I would agree and divi increase to 25,7p. Macro uncertainties remain, but a bold action by Liz on capping energy costs will help to relief the near term pain and allow businesses to run without continued massive escalation of inflation GLA
looks very good to me, dividend slightly lighter than some predictions I'd seen but nevertheless still substantial. buyback won't be to everyone's liking but I personally believe it is in the interests of long term holders such as myself, so I welcome it. it certainly indicates a position of strength.

no idea how the market will take it but I can't see them being trashed, but then again the rise yesterday might be all we are likely to see. anyhow, GLA!

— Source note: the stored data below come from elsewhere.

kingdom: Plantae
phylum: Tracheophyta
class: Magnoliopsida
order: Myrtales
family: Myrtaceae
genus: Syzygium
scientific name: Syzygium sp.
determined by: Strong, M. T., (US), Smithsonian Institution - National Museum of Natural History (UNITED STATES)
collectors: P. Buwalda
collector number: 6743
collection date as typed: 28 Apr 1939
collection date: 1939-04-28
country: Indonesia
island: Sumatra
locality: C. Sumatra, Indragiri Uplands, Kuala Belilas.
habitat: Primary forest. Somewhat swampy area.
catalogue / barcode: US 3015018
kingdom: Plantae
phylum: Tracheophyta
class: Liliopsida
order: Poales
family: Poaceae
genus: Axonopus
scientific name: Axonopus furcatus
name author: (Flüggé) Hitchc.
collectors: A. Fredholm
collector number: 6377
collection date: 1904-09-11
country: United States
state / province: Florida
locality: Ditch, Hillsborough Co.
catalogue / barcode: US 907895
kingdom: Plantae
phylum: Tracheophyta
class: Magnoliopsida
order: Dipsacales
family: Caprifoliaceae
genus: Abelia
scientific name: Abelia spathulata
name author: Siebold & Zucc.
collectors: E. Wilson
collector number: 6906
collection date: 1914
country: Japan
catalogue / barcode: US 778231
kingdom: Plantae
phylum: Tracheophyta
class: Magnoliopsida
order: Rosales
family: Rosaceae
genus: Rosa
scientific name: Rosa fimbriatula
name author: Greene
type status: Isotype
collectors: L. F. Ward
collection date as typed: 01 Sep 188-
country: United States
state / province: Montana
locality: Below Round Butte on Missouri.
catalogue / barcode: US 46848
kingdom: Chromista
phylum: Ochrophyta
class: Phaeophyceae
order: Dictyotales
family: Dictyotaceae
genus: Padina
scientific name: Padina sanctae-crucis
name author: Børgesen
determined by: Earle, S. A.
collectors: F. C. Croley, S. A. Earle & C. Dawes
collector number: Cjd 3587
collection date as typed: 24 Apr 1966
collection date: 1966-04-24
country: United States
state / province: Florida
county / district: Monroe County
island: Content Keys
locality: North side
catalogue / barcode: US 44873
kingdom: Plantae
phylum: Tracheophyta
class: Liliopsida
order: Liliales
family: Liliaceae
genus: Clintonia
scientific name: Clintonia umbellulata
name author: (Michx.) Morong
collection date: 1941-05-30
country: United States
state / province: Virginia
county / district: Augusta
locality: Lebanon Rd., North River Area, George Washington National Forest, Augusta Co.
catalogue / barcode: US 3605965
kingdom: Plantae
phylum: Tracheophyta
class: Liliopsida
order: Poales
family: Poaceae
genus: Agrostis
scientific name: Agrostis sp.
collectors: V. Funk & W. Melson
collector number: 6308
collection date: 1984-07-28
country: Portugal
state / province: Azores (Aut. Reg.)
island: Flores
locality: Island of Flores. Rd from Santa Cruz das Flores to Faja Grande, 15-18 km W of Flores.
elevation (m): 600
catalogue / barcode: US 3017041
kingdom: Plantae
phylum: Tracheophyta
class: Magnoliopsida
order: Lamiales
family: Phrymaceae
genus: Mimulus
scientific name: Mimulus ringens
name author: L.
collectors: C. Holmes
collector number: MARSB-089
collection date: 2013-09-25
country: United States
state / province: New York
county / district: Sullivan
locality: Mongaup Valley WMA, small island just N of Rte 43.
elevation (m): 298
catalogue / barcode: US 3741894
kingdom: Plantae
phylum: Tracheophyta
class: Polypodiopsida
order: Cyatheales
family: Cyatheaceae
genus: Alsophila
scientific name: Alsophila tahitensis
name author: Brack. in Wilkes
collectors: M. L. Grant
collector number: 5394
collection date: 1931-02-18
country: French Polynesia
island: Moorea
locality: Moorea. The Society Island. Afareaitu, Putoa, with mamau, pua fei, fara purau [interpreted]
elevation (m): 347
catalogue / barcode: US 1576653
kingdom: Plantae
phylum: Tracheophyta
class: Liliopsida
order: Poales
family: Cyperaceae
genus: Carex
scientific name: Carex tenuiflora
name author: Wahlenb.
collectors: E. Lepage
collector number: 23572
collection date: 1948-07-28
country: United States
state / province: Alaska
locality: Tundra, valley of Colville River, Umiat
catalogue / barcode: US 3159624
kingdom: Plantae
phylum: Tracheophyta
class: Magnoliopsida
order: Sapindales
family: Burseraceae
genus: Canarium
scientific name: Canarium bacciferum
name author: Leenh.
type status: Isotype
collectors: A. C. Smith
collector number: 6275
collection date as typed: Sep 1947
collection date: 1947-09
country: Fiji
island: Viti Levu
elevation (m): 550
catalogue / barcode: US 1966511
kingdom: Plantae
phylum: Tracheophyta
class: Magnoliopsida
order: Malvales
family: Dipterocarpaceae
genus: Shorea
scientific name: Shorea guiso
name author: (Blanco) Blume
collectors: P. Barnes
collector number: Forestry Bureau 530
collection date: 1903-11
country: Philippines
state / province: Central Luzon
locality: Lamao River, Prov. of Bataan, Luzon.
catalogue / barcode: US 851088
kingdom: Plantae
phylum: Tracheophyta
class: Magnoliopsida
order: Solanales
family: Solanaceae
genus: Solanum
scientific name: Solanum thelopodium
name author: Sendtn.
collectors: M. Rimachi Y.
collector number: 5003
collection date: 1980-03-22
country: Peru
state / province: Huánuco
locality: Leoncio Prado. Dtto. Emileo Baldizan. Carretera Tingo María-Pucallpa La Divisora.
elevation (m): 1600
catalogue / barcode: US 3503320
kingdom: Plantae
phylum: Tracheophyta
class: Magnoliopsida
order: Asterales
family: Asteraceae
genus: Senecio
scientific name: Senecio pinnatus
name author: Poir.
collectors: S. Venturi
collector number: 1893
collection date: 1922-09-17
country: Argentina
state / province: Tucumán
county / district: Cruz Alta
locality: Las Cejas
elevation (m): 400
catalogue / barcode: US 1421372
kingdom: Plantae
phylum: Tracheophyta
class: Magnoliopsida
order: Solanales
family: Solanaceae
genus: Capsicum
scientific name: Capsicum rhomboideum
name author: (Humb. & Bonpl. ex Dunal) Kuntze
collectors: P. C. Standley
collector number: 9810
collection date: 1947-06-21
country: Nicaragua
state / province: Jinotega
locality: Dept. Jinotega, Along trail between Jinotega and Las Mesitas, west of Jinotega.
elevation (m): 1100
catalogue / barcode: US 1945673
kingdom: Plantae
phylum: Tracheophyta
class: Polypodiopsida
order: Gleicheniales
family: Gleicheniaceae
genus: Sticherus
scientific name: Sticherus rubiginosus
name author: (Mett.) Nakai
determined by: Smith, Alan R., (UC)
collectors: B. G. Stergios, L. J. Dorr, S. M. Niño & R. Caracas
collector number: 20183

Look decent enough and a share buyback programme announced too.
cupra kid
From The Times this morning, gives some insight in to what the market is expecting:

"Barratt is due to issue its full-year results today and is likely to report sales up from £4.8 billion to £5.3 billion on the back of a higher average selling price and increased completions. In July it forecast fullyear adjusted pre-tax profit in a range of £1.05 billion to £1.06 billion, up from £919.7 million the year before. Housebuilders have been hit by fears over the outlook for the economy, rising inflation and the cost of living, as well as the impact of rising interest rates on housing demand. Investors will be hoping for reassurance on the outlook."